If she is trying to run multiple steps per block then yes. This will happen the same as on any other cluster. If she gets this on the first step I would say it is strange. It could mean somehow the previous job didn't finish yet and the resources somehow got back into the mix. For this perticular job you can look through the log and see step 0 wasn't finished until 2012-09-04T12:28:48 and that is when the success happened. Since she was asking for all 512 cnodes on both steps she had to wait for the first one before the second one could run.
(In reply to comment #1) > If she is trying to run multiple steps per block then yes. This will happen > the same as on any other cluster. > > If she gets this on the first step I would say it is strange.

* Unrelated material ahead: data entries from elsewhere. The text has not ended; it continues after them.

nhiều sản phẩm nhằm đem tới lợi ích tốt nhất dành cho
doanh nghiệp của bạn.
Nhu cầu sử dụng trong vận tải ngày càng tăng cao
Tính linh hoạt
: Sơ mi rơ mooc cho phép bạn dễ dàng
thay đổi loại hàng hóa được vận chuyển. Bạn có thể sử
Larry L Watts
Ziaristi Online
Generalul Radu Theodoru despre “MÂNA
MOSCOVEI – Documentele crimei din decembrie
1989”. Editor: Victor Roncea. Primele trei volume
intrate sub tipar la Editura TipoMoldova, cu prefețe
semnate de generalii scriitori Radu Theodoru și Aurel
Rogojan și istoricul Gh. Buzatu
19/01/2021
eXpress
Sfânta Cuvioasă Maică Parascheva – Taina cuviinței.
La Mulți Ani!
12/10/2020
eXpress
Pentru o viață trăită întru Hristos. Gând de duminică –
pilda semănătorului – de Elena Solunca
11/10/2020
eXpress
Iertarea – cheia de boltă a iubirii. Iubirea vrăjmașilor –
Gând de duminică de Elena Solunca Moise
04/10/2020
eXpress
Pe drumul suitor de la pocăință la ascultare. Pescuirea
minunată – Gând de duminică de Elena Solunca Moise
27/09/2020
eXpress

It could mean > somehow the previous job didn't finish yet and the resources somehow got > back into the mix. > > For this particular job you can look through the log and see step 0 wasn't > finished until 2012-09-04T12:28:48 and that is when the success happened. > Since she was asking for all 512 cnodes on both steps she had to wait for > the first one before the second one could run. After further conversation with Sheila, she has found that indeed her job scripts invoke two sruns in succession, and that yes, the second srun emits the warning. Sorry for the false alarm. Thanks for looking into this.
The solution to this problem in my case was simply to remove repeated "srun"! Originally I wrote: srun srun sss2 -omp 7 Cf101010NF Then I corrected it to: srun sss2 -omp 7 Cf101010NF And the error message disappeared and the program ran normally. Such a silly mistake I know :P
Hi, I have getting below error. srun: Job 1723246 step creation temporarily disabled, retrying (Requested nodes are busy) Can anybody help me out on this?
Hi, I am getting below error. srun: Job 1723246 step creation temporarily disabled, retrying (Requested nodes are busy) Can anybody help me out on this?
Please don't alter old bug header :). Please open a new ticket as this one deals specifically with Bluegene systems.